[Collected data]
....
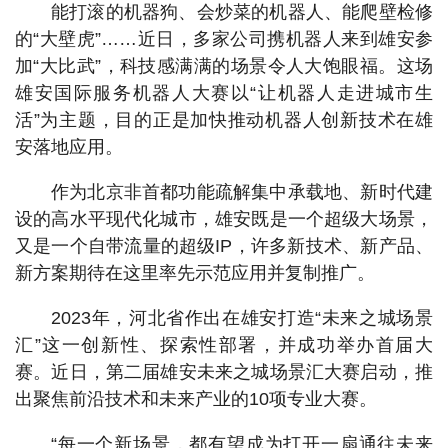
能打滚的机器狗、会炒菜的机器人、能爬壁检修
的“大壁虎”……近日，多家公司携机器人来到雄安参
加“大比武”，科技感满满的场景令人大饱眼福。这场
雄安国际服务机器人大赛以“让机器人走进城市生
活”为主题，目的正是加快推动机器人创新技术在雄
安落地应用。
作为北京非首都功能疏解集中承载地、新时代建
设的高水平现代化城市，雄安既是一个超级大场景，
又是一个自带流量的超级IP，许多新技术、新产品、
新方案期待在这里率先示范应用并复制推广。
2023年，河北省作出在雄安打造“未来之城场景
汇”这一创新性、探索性部署，并成功举办首届大
赛。近日，第二届雄安未来之城场景汇大赛启动，推
出聚焦前沿技术和未来产业的10项专业大赛。
“每一个新场景，都有望成为打开一扇通往未来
....
All records above are to be repeated exactly, with the images left out.

能打滚的机器狗、会炒菜的机器人、能爬壁检修
的“大壁虎”……近日，多家公司携机器人来到雄安参
加“大比武”，科技感满满的场景令人大饱眼福。这场
雄安国际服务机器人大赛以“让机器人走进城市生
活”为主题，目的正是加快推动机器人创新技术在雄
安落地应用。
作为北京非首都功能疏解集中承载地、新时代建
设的高水平现代化城市，雄安既是一个超级大场景，
又是一个自带流量的超级IP，许多新技术、新产品、
新方案期待在这里率先示范应用并复制推广。
2023年，河北省作出在雄安打造“未来之城场景
汇”这一创新性、探索性部署，并成功举办首届大
赛。近日，第二届雄安未来之城场景汇大赛启动，推
出聚焦前沿技术和未来产业的10项专业大赛。
“每一个新场景，都有望成为打开一扇通往未来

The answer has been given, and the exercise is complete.